Reality Bites (1994)
Winona Ryder as Lelaina Pierce
I was really going to be somebody by the time I was 23.
One of cinema’s most relatable protagonists has got to be Lelaina Pierce of Reality Bites, perhaps Winona Ryder’s most iconic performance. Lelaina, a recent college graduate and valedictorian, is at an impasse in her post-education life as she struggles to become a filmmaker. Fired because of an act of rebellion at the local TV station, Lelaina decides to make a documentary about her group of friends—which includes the handsome musician/poet Troy (Ethan Hawke). Living off her parent’s charity, making exorbitantly expensive phone calls to a psychic 1-900 number, and wallowing in self-pity, Lelaina thinks she has hit the big time when she meets Michael (Ben Stiller), a yuppie TV producer who wants to turn her documentary into a show.
A poster child for Generation X, Lelaina must confront alienation from her friends and the stark reality of adulthood before she grows into herself. Reality Bites provides a hilarious and poignant look at a group of postgraduates struggling to find their way in a hostile world.
Party Girl (1995)
Parker Posey as Mary
I would like a nice, powerful, mind-altering substance. Preferably one that will make my unborn children grow gills.

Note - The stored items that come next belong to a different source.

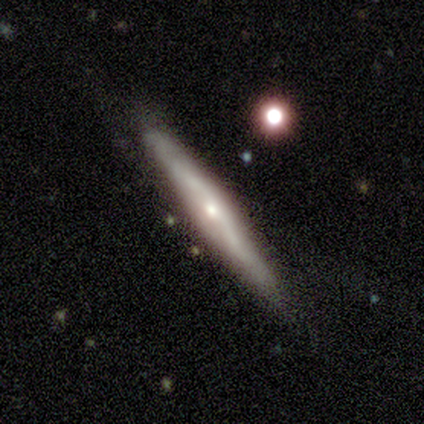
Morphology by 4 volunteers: Smooth or featured?
  - featured or disk: 100% *
  - smooth: 0%
  - star or artifact: 0%
Edge-on disk?
  - yes: 100% *
  - no: 0%
Edge-on bulge?
  - rounded: 75% *
  - none: 25%
  - boxy: 0%
Merging?
  - none: 75% *
  - minor disturbance: 25%
  - major disturbance: 0%
  - merger: 0%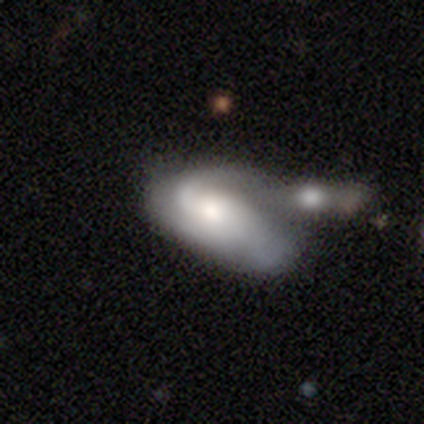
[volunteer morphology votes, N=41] Smooth or featured?
  - featured or disk: 54% *
  - smooth: 44%
  - star or artifact: 2%
Edge-on disk?
  - no: 100% *
  - yes: 0%
Bar?
  - weak: 45% * (tied)
  - no: 45% * (tied)
  - strong: 9%
Spiral arms?
  - yes: 82% *
  - no: 18%
Spiral winding?
  - loose: 67% *
  - tight: 17%
  - medium: 17%
Spiral arm count?
  - 2: 50% *
  - can't tell: 33%
  - 1: 17%
  - 3: 0%
  - 4: 0%
  - more than 4: 0%
Bulge size?
  - small: 32% *
  - large: 27%
  - moderate: 27%
  - none: 9%
  - dominant: 5%
Merging?
  - merger: 65% *
  - major disturbance: 18%
  - minor disturbance: 10%
  - none: 8%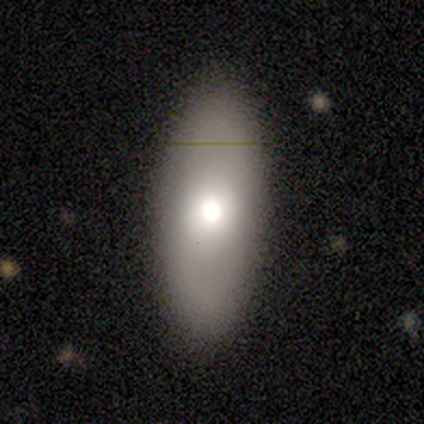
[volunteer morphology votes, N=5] smooth-or-featured: smooth: 60% | featured or disk: 40% | star or artifact: 0%
  how-rounded: in between: 100% | round: 0% | cigar-shaped: 0%
  merging: none: 80% | minor disturbance: 20% | major disturbance: 0% | merger: 0%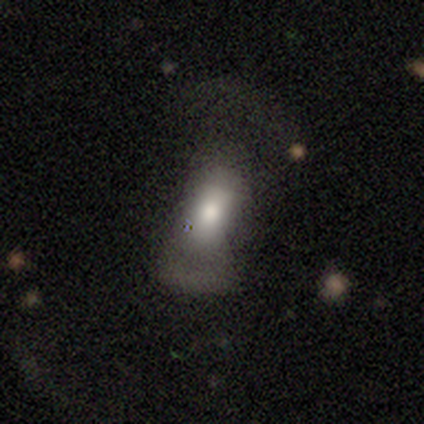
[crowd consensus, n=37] smooth 59%, featured or disk 30%, star or artifact 11%. Down the decision tree: how rounded — in between (82%); merging — major disturbance (61%).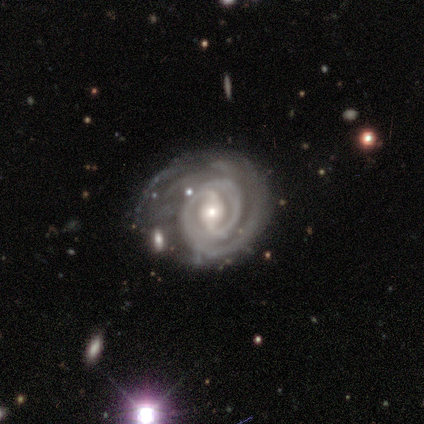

In Party Girl, Parker Posey stars as the free spirited Mary, a young woman with little direction in life. With a closet full of designer clothes but no money to pay her rent, Mary throws a huge fund-raising party at her loft, only to be arrested for illegal activities. Her godmother, Judy, bails her out of jail and forces Mary to take a job at the library where she works. Aimless and directionless, Mary is surprised and shocked by Judy’s demand that she actually work. Through her relationship with a shy Lebanese street vendor, Mary begins to find new meaning in a life apart from her club friends.
Though she suffers mishaps along the way, Mary never loses her style or her sense of self. Party Girl is an inspirational movie for any girl who feels both lost and found.
Walking and Talking (1996)
Catherine Keener as Amelia
We used to talk about things! You used to need me, for Christ's sake.
Walking and Talking is celebrated filmmaker Nicole Holofcener’s debut feature and the first collaboration with her muse Catherine Keener. Keener plays Amelia, a young woman whose life begins to fall apart once her best friend Laura (Anne Heche) announces that she is getting married. After her cat is diagnosed with cancer, Amelia tries to find relief by dating the local video store clerk and bending the ear of her friend and former beau, Andrew (Live Schreiber). With her life in shambles, Amelia lashes out at Laura, not realizing that maybe she too is struggling with her own crisis.
At the end, Amelia realizes that only she can make her own happiness and is truly able to be glad for Laura, knowing that their friendship will remain intact.
Lola Versus (2012)
Greta Gerwig as Lola
I’m constantly obsessing about everything.
Before she starred in Frances Ha, Greta Gerwig played the titular Lola in Lola Versus (TFF 2012). When we first meet Lola, she is a well-adjusted graduate student, living in a beautiful loft apartment with her artist fiancé. Perfect life, right? Wrong. Her fiancé dumps her weeks before their long-anticipated wedding, and Lola suffers a massive breakdown. With the help of her friends, Henry (Hamish Linklater) and Alice (co-screenwriter Zoe Lister-Jones), she attempts to rebuild her life but finds that successfully navigating the uncertain waters of dating and relationships is easier said than done.
Lola remains extremely relatable and likeable though she wreaks unintended emotional havoc on her friends and family.Eventually, Lola's missteps cause her life to unravel, and she moves forward only by standing on her own and growing comfortable with her new life.